- [PAGE EXCERPT]

BLACKMORE Yes, and what I find fascinating—amongst a lot of other things that I find you can hear so many different versions of the same piece of music. I follow this type of music very closely, and I’ll hear the same tune played in many different ways, with different notes. So this type of music was always open to the interpretation of the performer. In that era, it seems that as long as you were within two notes of the actual note, it was okay!
CANDICE NIGHT Even when we are working something that is based firmly on an old Renaissance song, Ritchie is such an improvisational player that, every time we play it, he interprets the music in new and different ways. He breathes new life into these songs with the way he relates to the music, and expresses himself within it. I don’t think it’s a conscious thing with him; it’s just the way he plays.
GW So, for example, on a song like “Locked in a Crystal Ball,” are the single-note lines you play between the verses and vocal phrases improvised?
BLACKMORE Yes, that’s right.
NIGHT So much of what Ritchie plays is improvised, and I think that’s one of the biggest challenges. Renaissance music, in its purest form, is so rigid and regimented. It’s very strict.
BLACKMORE To me, one of my weaknesses is sticking within a rigid musical form. So I’m attracted to that challenge of trying to play within the structure while still operating as a free-form type of player.
GW Is finding your own angle and approach to this music part of the endeavor, as opposed to sticking to faithful recreations?

Chart comprehension data
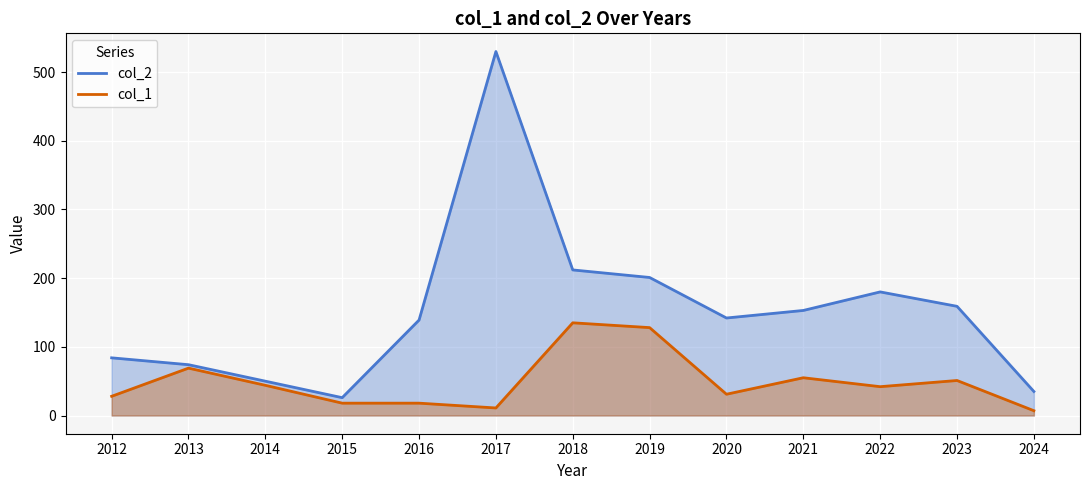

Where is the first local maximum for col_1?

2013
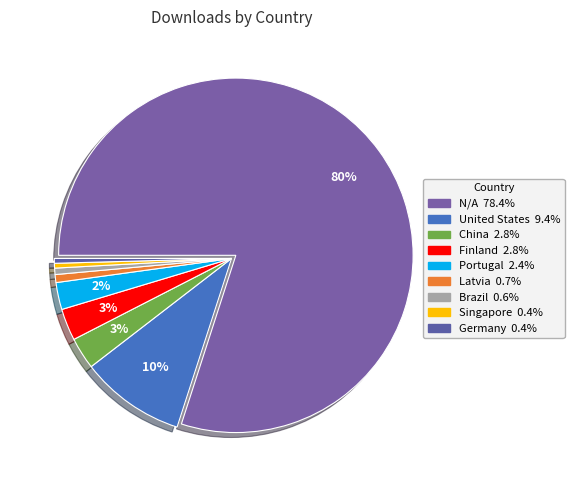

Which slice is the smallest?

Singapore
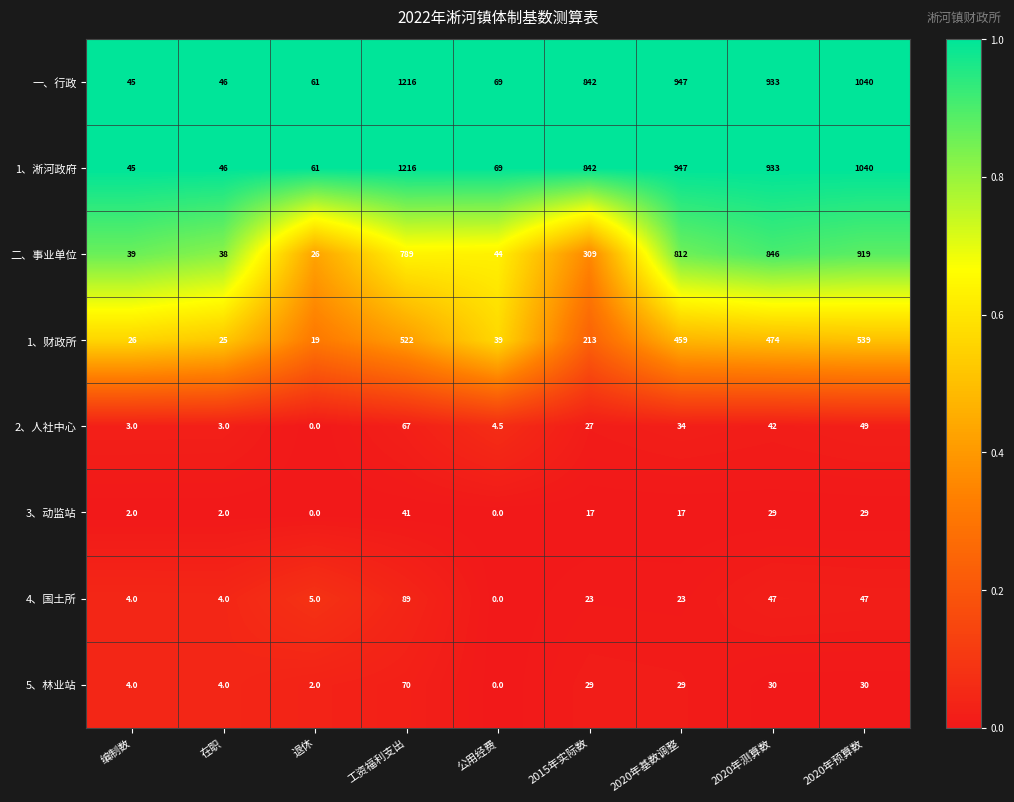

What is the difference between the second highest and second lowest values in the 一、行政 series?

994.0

- [REQUIRED ACTION 1]
In the interview about Renaissance music, how does Candice Night describe that music in its purest form?
- [REQUIRED ACTION 2]
Carry on the interview about Renaissance music from the point where it stops.
This listing was taken from a different source.

- [ANSWER 1]
She calls it rigid, regimented, and very strict.

- [ANSWER 2]
BLACKMORE Absolutely. I wasn’t schooled to play this music in the traditional sense, but it really excites me when I hear it played in its purest form. My contribution is to take it into another realm, which is a little bit of rock and blues thrown in there, disguised. I don’t do a lot of string bending when I’m playing this music, but I’ll certainly be thinking almost like a blues/classical player. If anyone is really into this music, they usually stick to how it was played, or how they think it was played, back in those days.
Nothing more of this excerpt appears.